Finally, we instantiate the dataset class and print the serialization.

In [None]:
example_dataset = GDIDataset(**dataset_definition)
example_dataset_graph = example_dataset.to_graph(URIRef("http://example.com/gdi/dataset"))
example_distribution = DCATDistribution(**distribution_definition)
example_distribution_graph = example_distribution.to_graph(distribution_subject)
example_dataservice = DCATDataService(**dataservice_definition)
example_dataservice_graph = example_dataservice.to_graph(dataservice_definition_subject)

# Add them up for prettier visualization
print((example_dataset_graph + example_distribution_graph + example_dataservice_graph).serialize(format="turtle"))

Now, we can push the Dataset to a FAIR Data Point. For this, we use the Health-RI developed
[FAIRClient](https://github.com/Health-RI/fairclient) library.

First, we define a couple of settings. Note: you will need an existing Catalog in the FDP to add
the dataset to. If you don't have one, you can easily create them using the web interface.

In [None]:
fdp_parent_catalog = "http://localhost:8888/catalog/83e5c2a9-9fe8-4b98-8737-47ef7332f579"
fdp_baseurl = "http://localhost:8888"
fdp_user = "albert.einstein@example.com"
fdp_pass = "password"

In [None]:
import fairclient.fdpclient

# Log in to the FAIR Data Point
fdpclient = fairclient.fdpclient.FDPClient(base_url=fdp_baseurl, username=fdp_user, password=fdp_pass)

[Stored data]
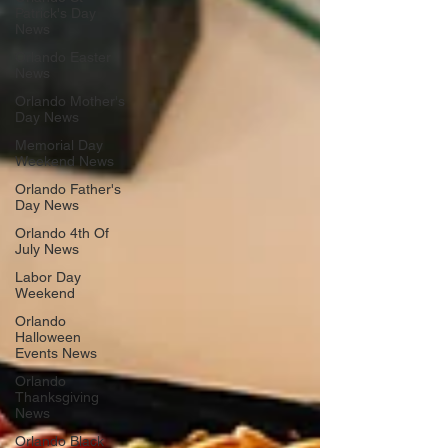
Patrick's Day
News
Orlando Easter
News
Orlando Mother's
Day News
Memorial Day
Weekend News
Orlando Father's
Day News
Orlando 4th Of
July News
Labor Day
Weekend
Orlando
Halloween
Events News
Orlando
Thanksgiving
News
Orlando Black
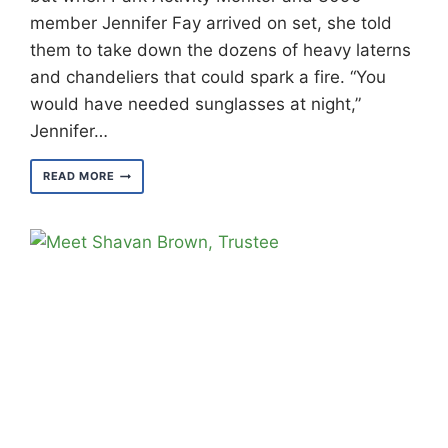
member Jennifer Fay arrived on set, she told
them to take down the dozens of heavy laterns
and chandeliers that could spark a fire. “You
would have needed sunglasses at night,”
Jennifer…
MEET
READ MORE
JENNIFER
FAY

_Task set_
A - From the FAIR Data Point notebook, extract the passage from "Finally, we instantiate" to "example_dataservice = DCATDataService(**dataservice_definition)".
B - According to the FAIR Data Point notebook, why are the dataset, distribution and data service graphs added together before serialization?

_Task-by-task answers_
A -
Finally, we instantiate the dataset class and print the serialization.

In [None]:
example_dataset = GDIDataset(**dataset_definition)
example_dataset_graph = example_dataset.to_graph(URIRef("http://example.com/gdi/dataset"))
example_distribution = DCATDistribution(**distribution_definition)
example_distribution_graph = example_distribution.to_graph(distribution_subject)
example_dataservice = DCATDataService(**dataservice_definition)

B - The code comment gives the reason: they are added together "for prettier visualization." The combined graph is then serialized in Turtle format and printed.